● DESCRIPCIÓN DEL EJERCICIO
Retoma el texto sobre la legitimidad de las Fuerzas y Cuerpos de Seguridad en un Estado de Derecho y continúalo a partir de su última oración.

● FRAGMENTO DE TEXTO
******************************

Es
obvio que en un Estado de Derecho las Fuerzas y Cuerpos de Seguridad tienen
toda la legitimidad para intervenir dentro de la legalidad contra aquellos que,
por una u otra razón, actúan al margen de la misma o alteran el orden público.
Es uno de sus cometidos. Para eso están y para ello se les paga del erario
público, es decir, de nuestros impuestos, como al resto de funcionarios para el
desempeño de sus funciones. Prestan un servicio al pueblo, a toda la ciudadanía,
lo que las diferencia de las existentes en países antidemocráticos donde actúan
al servicio del dictador de turno y, por tanto, contra sus respectivos pueblos.

******************************

● SECCIÓN DE DATOS
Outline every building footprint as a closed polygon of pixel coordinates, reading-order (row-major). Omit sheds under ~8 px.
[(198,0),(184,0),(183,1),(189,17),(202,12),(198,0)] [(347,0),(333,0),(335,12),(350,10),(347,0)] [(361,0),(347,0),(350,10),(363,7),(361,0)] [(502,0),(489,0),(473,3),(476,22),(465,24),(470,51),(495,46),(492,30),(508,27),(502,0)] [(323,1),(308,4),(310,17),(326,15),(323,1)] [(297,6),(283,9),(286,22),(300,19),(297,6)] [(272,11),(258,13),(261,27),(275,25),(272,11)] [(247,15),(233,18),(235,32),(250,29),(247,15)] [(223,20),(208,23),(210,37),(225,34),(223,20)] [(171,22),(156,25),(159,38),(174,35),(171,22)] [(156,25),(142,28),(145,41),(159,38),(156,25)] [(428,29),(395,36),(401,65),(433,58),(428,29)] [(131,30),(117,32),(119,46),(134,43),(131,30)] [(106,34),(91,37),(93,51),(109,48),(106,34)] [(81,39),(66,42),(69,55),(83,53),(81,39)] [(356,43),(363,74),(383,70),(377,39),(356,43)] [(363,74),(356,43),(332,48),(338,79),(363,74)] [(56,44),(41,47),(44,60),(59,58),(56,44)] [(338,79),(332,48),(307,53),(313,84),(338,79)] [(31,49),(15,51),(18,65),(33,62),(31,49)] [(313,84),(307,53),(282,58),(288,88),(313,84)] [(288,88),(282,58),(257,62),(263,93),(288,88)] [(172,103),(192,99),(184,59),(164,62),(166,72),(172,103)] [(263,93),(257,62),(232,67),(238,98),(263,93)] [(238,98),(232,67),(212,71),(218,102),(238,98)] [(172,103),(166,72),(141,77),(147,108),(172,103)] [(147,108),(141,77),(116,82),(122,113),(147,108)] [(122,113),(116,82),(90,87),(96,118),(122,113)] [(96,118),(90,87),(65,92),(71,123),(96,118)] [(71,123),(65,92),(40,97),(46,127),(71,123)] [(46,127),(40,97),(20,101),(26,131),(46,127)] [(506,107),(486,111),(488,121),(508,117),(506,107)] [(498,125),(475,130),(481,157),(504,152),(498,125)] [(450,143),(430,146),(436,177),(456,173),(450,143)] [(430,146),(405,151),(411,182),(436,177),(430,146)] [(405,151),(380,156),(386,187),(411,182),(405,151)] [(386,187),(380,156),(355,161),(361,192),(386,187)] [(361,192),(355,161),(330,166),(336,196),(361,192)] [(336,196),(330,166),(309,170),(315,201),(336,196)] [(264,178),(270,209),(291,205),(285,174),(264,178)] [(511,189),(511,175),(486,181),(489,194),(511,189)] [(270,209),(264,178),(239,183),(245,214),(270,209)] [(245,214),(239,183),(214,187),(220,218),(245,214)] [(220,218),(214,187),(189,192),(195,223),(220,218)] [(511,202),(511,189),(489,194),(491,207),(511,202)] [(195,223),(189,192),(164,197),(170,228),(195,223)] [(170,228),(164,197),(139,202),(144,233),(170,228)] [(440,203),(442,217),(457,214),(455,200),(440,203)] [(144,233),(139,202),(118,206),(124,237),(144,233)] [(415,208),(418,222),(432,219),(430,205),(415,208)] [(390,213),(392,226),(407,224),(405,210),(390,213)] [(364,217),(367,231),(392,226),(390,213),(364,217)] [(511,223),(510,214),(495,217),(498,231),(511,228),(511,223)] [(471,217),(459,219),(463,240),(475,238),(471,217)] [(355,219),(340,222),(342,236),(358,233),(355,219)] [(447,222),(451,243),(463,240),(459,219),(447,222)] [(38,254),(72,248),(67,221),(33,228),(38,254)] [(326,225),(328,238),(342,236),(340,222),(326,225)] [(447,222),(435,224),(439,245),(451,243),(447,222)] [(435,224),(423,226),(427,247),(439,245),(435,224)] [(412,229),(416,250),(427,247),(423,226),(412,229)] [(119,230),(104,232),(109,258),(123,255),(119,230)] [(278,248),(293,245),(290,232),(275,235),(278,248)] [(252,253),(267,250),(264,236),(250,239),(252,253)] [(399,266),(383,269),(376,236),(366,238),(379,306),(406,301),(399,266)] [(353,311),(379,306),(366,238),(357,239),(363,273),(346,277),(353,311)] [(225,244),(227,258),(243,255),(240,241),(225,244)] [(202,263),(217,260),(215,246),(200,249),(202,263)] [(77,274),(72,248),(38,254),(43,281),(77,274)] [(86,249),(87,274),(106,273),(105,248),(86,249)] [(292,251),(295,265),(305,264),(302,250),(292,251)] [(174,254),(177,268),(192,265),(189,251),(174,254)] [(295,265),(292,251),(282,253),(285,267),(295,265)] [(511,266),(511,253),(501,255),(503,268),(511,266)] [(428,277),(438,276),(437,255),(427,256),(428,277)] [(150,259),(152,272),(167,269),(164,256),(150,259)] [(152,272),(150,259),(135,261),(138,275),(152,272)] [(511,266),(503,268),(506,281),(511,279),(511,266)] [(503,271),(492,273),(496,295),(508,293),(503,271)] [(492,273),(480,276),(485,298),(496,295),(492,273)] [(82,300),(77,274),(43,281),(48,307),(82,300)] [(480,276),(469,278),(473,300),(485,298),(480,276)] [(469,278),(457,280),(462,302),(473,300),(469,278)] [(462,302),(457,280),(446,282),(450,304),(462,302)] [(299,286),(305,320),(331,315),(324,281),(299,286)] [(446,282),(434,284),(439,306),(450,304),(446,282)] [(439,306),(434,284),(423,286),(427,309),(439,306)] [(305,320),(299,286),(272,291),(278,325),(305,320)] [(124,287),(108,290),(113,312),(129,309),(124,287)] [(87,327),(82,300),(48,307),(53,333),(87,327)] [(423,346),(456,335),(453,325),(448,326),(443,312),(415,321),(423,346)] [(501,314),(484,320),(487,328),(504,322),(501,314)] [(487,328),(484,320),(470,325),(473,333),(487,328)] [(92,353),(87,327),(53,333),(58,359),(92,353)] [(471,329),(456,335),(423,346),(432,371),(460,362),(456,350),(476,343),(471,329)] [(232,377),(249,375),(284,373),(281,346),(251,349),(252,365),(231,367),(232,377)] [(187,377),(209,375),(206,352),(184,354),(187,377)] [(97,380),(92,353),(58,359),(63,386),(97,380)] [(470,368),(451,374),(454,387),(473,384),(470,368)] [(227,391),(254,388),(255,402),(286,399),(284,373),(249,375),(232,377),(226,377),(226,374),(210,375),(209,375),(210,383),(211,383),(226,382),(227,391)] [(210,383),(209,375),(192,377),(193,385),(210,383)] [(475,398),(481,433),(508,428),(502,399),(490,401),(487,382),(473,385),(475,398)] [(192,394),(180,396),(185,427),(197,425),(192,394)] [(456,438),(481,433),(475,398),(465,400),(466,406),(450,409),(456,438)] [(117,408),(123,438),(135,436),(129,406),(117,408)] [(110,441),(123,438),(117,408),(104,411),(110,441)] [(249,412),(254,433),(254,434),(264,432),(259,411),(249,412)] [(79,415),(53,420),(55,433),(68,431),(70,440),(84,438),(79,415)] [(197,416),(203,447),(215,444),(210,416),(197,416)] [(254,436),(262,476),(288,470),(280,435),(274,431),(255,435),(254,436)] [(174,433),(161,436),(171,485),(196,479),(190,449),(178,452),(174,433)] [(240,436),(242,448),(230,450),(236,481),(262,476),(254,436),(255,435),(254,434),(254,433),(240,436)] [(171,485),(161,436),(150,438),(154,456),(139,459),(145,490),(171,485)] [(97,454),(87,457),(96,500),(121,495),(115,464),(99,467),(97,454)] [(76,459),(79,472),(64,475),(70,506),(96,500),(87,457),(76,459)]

******************************

● RESPUESTA ESCRITA
Por el bien común, de entrada, es necesario pues que cuenten con nuestra
colaboración, individual y colectiva, en todas sus actuaciones para corregir
las perversiones de la legalidad que democráticamente nos hemos dado. Pero en
los últimos tiempos se están produciendo demasiados espectáculos deplorables en
los que, de forma irresponsable, algunos pretenden empañar las actuaciones
policiales tachándolas de inadecuadas, lo que provoca un malestar generalizado
en las mismas que, en definitiva, perjudica a nuestra convivencia pacífica.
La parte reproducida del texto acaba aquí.